広島県府中町の水分峡森林公園で昨年4月、東京都練馬区の男性が殺害された事件の裁判員裁判で、強盗致死罪に問われた徳永孝志被告(19)に広島地裁は3日「殴る蹴るなど強度な暴行を加え、危険かつ悪質だ」として、求刑通り懲役18年の判決を言い渡した。

 国分進裁判長は判決理由で、犯行は共犯の少年=当時(16)、強盗殺人罪で起訴=が主導したが、被告も被害者に暴行を加え金品を奪うため積極的に関与したと指摘。致命傷となった少年の木の棒による殴打は、被告の「なんとかせえや」との発言が契機で、重要な役割を果たしたと述べた。

 弁護側は保護処分を求めたが、地裁は保護処分で許される特段の事情はないとして退けた。

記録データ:
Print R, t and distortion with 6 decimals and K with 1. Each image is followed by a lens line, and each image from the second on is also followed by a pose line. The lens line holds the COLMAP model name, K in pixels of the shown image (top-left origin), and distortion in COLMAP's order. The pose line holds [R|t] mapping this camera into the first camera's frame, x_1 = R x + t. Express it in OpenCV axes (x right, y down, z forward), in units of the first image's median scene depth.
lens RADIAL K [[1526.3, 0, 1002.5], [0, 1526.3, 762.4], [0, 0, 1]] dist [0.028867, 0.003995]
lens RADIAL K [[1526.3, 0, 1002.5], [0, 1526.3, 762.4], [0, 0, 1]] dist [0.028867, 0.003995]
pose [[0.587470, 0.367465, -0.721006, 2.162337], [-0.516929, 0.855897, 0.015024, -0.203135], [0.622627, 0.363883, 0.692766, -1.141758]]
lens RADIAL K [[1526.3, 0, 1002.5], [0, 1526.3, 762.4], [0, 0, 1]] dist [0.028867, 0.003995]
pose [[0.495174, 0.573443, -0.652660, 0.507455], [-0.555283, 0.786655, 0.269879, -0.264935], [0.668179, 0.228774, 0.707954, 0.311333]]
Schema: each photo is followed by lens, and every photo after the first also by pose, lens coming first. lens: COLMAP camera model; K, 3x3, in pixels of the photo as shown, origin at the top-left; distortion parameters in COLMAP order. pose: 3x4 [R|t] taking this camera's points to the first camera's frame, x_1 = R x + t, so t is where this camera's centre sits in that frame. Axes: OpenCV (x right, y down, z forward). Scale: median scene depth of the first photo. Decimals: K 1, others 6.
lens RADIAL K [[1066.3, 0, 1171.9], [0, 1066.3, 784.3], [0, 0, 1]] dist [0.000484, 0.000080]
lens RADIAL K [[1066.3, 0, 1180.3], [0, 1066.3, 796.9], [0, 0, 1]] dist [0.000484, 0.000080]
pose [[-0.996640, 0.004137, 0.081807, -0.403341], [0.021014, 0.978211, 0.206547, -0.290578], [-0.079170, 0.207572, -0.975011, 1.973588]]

(課題)
1) 抜粋文の「広島県府中町の水分峡森林公園」から「要な役割を果たしたと述べた。」までを、「木の棒」を「鉄の棒」に置き換えて書き直してください。
2) 抜粋文に登場する人物を、本文中の呼び方ですべて挙げてください。

(解答)
1)
広島県府中町の水分峡森林公園で昨年4月、東京都練馬区の男性が殺害された事件の裁判員裁判で、強盗致死罪に問われた徳永孝志被告(19)に広島地裁は3日「殴る蹴るなど強度な暴行を加え、危険かつ悪質だ」として、求刑通り懲役18年の判決を言い渡した。

 国分進裁判長は判決理由で、犯行は共犯の少年=当時(16)、強盗殺人罪で起訴=が主導したが、被告も被害者に暴行を加え金品を奪うため積極的に関与したと指摘。致命傷となった少年の鉄の棒による殴打は、被告の「なんとかせえや」との発言が契機で、重要な役割を果たしたと述べた。

2)
- 東京都練馬区の男性
- 徳永孝志被告
- 共犯の少年
- 国分進裁判長